### WRITTEN INSTRUCTION
Write out each of the following items exactly as it appears, omitting the pictures.

### DATA SHOWN
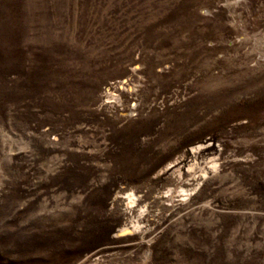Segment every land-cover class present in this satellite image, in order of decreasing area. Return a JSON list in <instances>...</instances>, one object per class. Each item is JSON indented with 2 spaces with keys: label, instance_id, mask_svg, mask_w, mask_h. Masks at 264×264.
Returning a JSON list of instances; mask_svg holds the SVG:
<instances>
[{
  "label": "rangeland",
  "instance_id": "obj_1",
  "mask_svg": "<svg viewBox=\"0 0 264 264\" xmlns=\"http://www.w3.org/2000/svg\"><path fill=\"white\" fill-rule=\"evenodd\" d=\"M0 264H264V0H0Z\"/></svg>",
  "mask_w": 264,
  "mask_h": 264
},
{
  "label": "bare ground",
  "instance_id": "obj_2",
  "mask_svg": "<svg viewBox=\"0 0 264 264\" xmlns=\"http://www.w3.org/2000/svg\"><path fill=\"white\" fill-rule=\"evenodd\" d=\"M121 87V86H120ZM129 87V86H128ZM108 97H111V95H108ZM112 99V98H111ZM113 100V99H112Z\"/></svg>",
  "mask_w": 264,
  "mask_h": 264
}]
</instances>
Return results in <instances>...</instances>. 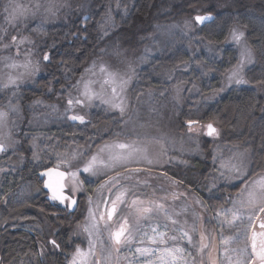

### RESPONSE BELOW
Segment every land-cover class present in this satellite image, in order of decreasing area. Return a JSON list in <instances>...</instances>, one object per class. Each item is JSON indented with 2 spaces with keys: label, instance_id, mask_svg, mask_w, mask_h. Masks at 264×264.
Returning a JSON list of instances; mask_svg holds the SVG:
<instances>
[{
  "label": "rangeland",
  "instance_id": "obj_1",
  "mask_svg": "<svg viewBox=\"0 0 264 264\" xmlns=\"http://www.w3.org/2000/svg\"><path fill=\"white\" fill-rule=\"evenodd\" d=\"M0 264H264V0H0Z\"/></svg>",
  "mask_w": 264,
  "mask_h": 264
},
{
  "label": "bare ground",
  "instance_id": "obj_2",
  "mask_svg": "<svg viewBox=\"0 0 264 264\" xmlns=\"http://www.w3.org/2000/svg\"><path fill=\"white\" fill-rule=\"evenodd\" d=\"M121 87V86H120ZM129 87V86H128ZM108 97H111V95H108ZM112 99V98H111ZM113 100V99H112Z\"/></svg>",
  "mask_w": 264,
  "mask_h": 264
}]
</instances>
Return results in <instances>...</instances>. 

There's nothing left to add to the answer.